There’s a good chance you’re reading this on something he helped create. There’s a good chance that he’s the only former CEO of any electronic brand whose name you know. There’s no chance that you don’t know his name.
But you may or may not know the odd, perhaps essential mistakes the late Steve Jobs (1955-2011) made through his life as programmer, inventor, CEO and an inspiration to a world dependent on technology. Here’s a skimming list of a few.
"Do you want to sell sugared water for the rest of your life? Or, do you want to come with me and change the world?"
– Words that were Jobs’ pitch to then PepsiCo Vice-President, John Sculley. Still a young executive, Jobs dug himself an early, albeit temporary grave, as in 1985, he was asked to resign, by Apple’s board of directors. All of this, over a stretched disagreement against Sculley regards subsidising the price of the Mackintosh. While Sculley does not regret his stand, in recent interviews, he does mention wishing they had worked around the problem instead of having to fire Jobs. Nonetheless, he adds, “Steve in 1985 was not the same as the Steve in 1997. By the time he came back, he was a much more matured and experienced executive.”
Would the world of technology have changed before it actually did? We shall never know.
"I'm going to destroy Android, because it's a stolen product. I'm willing to go thermonuclear war on this."

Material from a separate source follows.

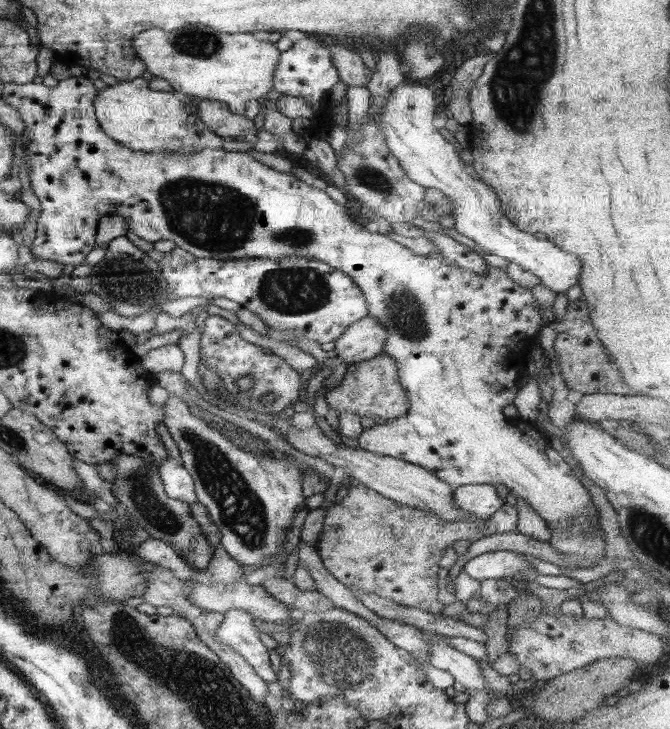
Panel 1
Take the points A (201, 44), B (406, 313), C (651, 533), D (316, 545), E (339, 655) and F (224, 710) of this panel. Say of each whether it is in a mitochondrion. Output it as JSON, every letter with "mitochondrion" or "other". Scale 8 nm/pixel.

When Eric Schmidt was on Apple’s board with Steve Jobs, and because of his association right from a learning session for programmers they had met at, Jobs was aware of Schmidt’s responsibilities as Google Chairman. But he hadn’t expected his company Google to be developing an OS that felt to Jobs, and a large population of the tech-using world, a copy of the iOS. When Google launched their Android phone interfaces in the same year, only a few months after the very first iPhone was launched, tempers flared, fingers were pointed and how.

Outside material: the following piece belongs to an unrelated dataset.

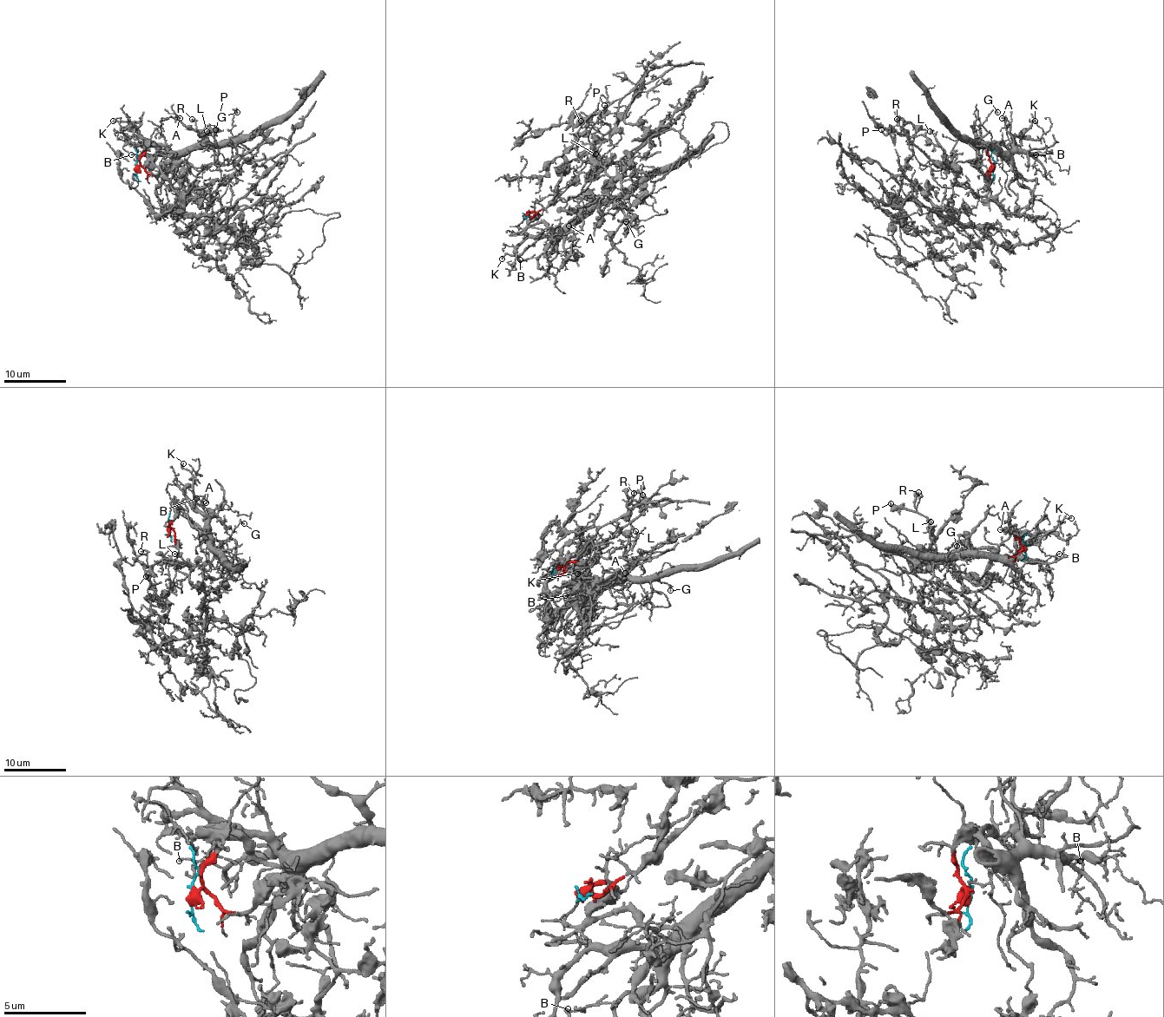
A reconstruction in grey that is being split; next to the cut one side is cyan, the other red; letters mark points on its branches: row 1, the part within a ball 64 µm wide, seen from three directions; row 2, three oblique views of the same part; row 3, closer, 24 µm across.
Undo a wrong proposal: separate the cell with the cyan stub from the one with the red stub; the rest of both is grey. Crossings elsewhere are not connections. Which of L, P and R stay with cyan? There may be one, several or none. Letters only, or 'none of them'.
none of them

To this day, we wonder if Android would have achieved its popular status had Eric Schmidt not been privy to the iOS structures.
"You've tarnished Apple's reputation. You should hate each other for having let each other down."

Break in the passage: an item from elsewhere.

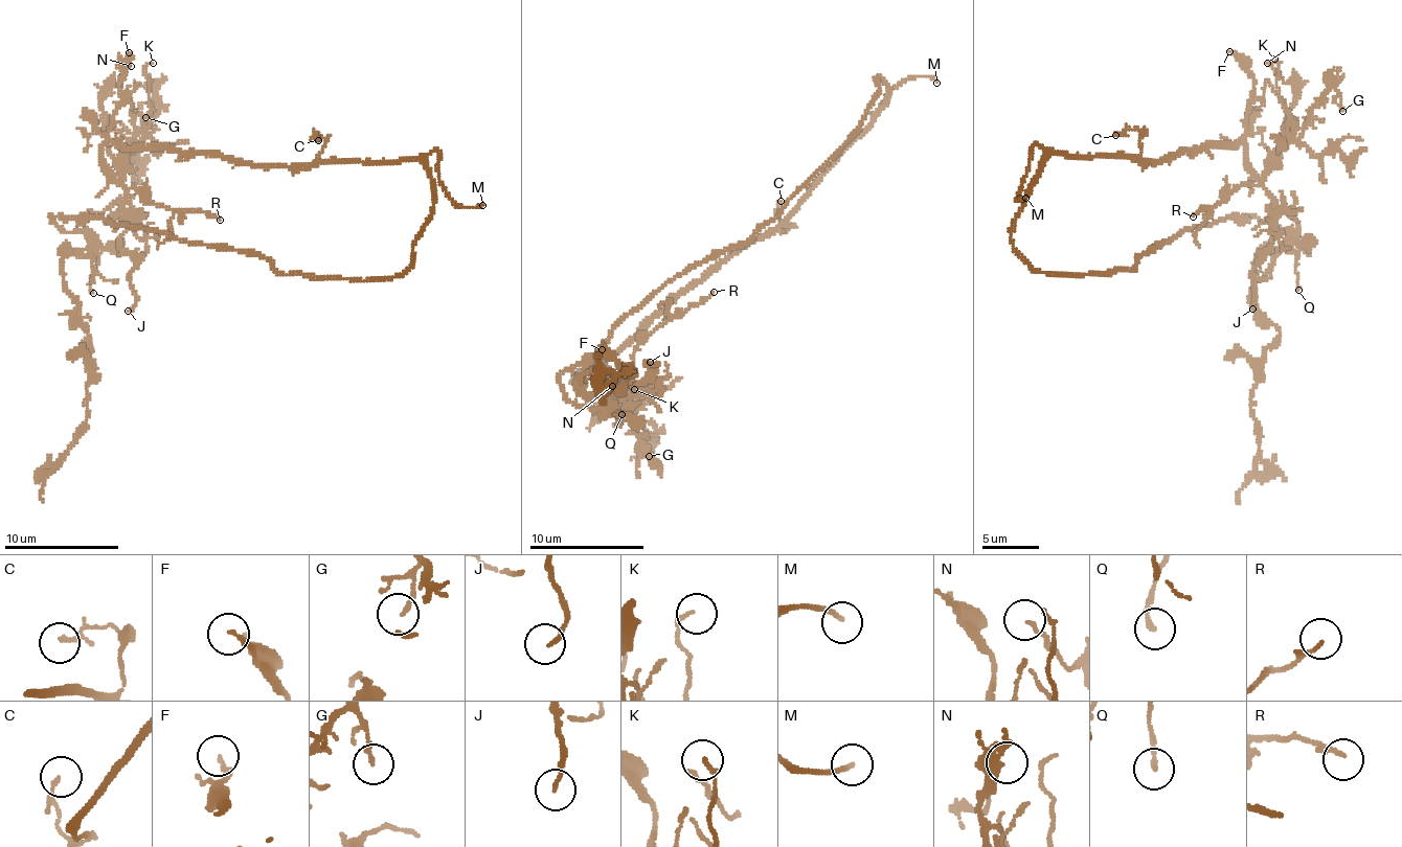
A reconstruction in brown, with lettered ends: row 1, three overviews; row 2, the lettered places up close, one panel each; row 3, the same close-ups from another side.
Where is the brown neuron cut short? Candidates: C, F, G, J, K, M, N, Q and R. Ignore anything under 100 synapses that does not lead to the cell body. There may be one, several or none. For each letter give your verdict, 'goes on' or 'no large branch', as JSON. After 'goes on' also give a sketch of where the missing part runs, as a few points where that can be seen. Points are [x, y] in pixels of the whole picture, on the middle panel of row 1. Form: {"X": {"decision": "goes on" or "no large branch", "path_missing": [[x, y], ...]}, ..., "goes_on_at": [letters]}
{"C": {"decision": "no large branch"}, "F": {"decision": "no large branch"}, "G": {"decision": "no large branch"}, "J": {"decision": "no large branch"}, "K": {"decision": "no large branch"}, "M": {"decision": "goes on"}, "N": {"decision": "no large branch"}, "Q": {"decision": "no large branch"}, "R": {"decision": "no large branch"}, "goes_on_at": ["M"]}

The one consistent observation by those who have worked closely, and for long with Steve Jobs, was that he was a difficult man to work with. From his first employer, Nolan Bushnell who described him as ‘unpleasant’, to his colleagues that worked with him until his resignation as CEO, there have always been talks and whispers about his condescending approach to anyone less visionary, for mistakes, errors, and less. Jobs has even been called tyrannical. His approach to work was intense, and less than ideal – long relentless hours that gave the world legendary products, but an attitude that made his peers and employees a bitter taste in the mouth.
The next time you find your boss irksome, know that perhaps you are better off than some Apple employees.
We can’t place a finger on it, but we’ll summarise by saying, that genius does come at a price.
Jobs has turn the world toward a faster track of intuitional technology, and his work inspires companies, small and large, to innovate more. Mistakes on this journey to greatness are inevitable, and perhaps essential, and with Apple, Pixar and more of his creations embedded boldly into our lives, let’s admit – we’re glad he made them!